Deus ex machina ! J'ai trouvé le remède, le spécimen vampire que j'avais au coeur de mon labo est revenu à l'humanité. Derrière moi, il y a un local dans lequel je pourrais me planquer avec mes deux amis. Devant moi, une vitre blindée me sépare des vampires, mais ils la défoncent peu à peu avec des coups de boule (alors qu'ils sont assez intelligents pour utiliser des outils).
LE SANG DU SPÉCIMEN ATTACHÉ SUR UNE TABLE, INCONSCIENT, PEUT SAUVER L'HUMANITÉ.
Que faire maintenant !
1) J'abats tous les vampires, ou je me sacrifie en essayant (après tout, je suis fort commodément immunisé contre l'épidémie), puis je continue la lutte...

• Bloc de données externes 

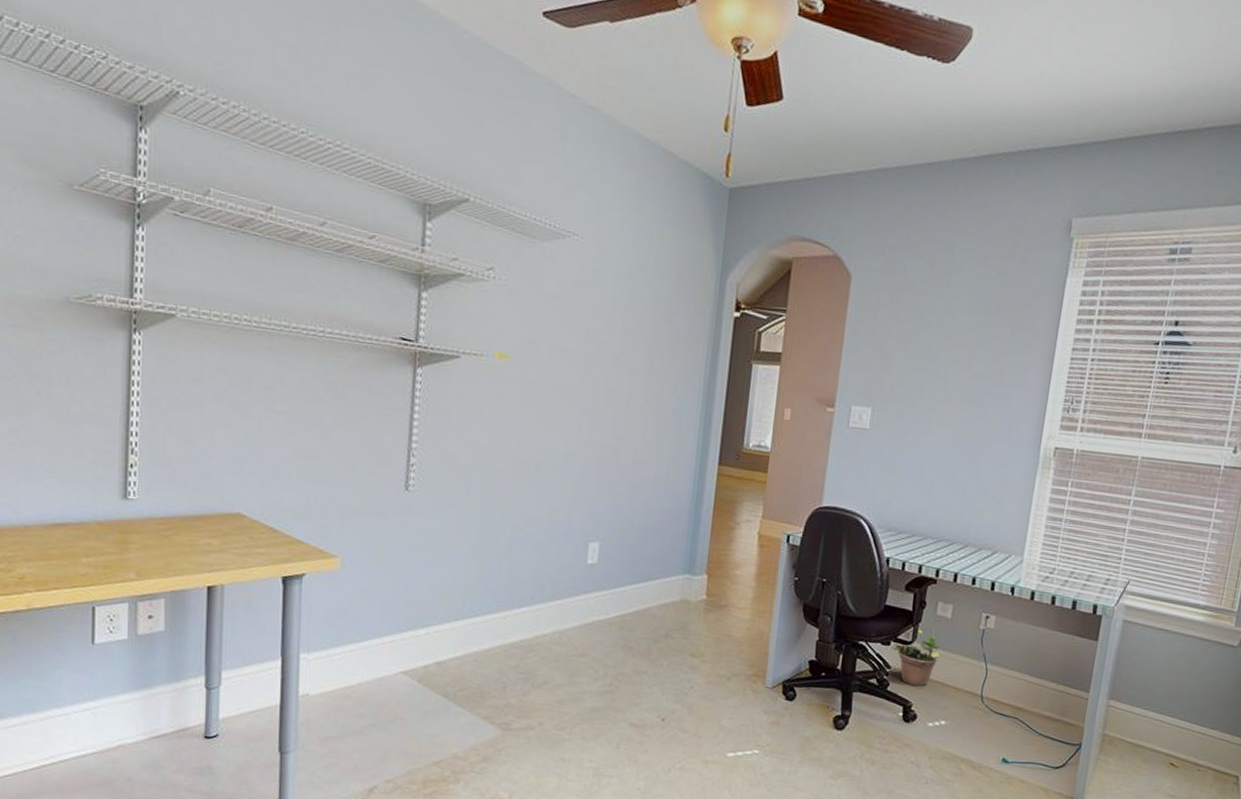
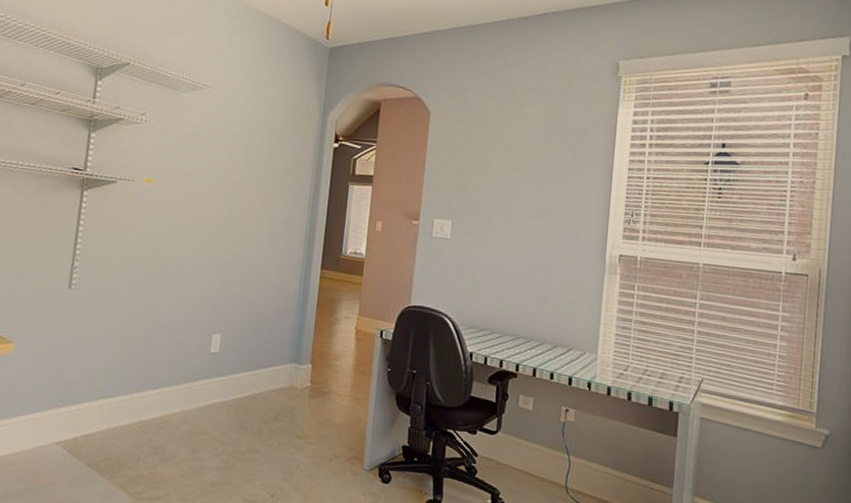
potted plant: present [890,624,941,687] -> none [477,415,524,476]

2) Je me planque avec la femme et l'enfant dans le petit local, laissant les vampires se régaler avec le spécimen dont le sang les guérira, puisqu'il porte le remède, comme je le dis en toutes lettres.
3) Je prends un échantillon de sang, je me planque avec la femme et l'enfant dans le petit local, puis je lance une grenade, même si le choc pourrait briser nette la précieuse fiole
4) Je perds du temps en contemplant la vitre, puis en donnant un échantillon du sang à la femme avant de me suicider pour rien.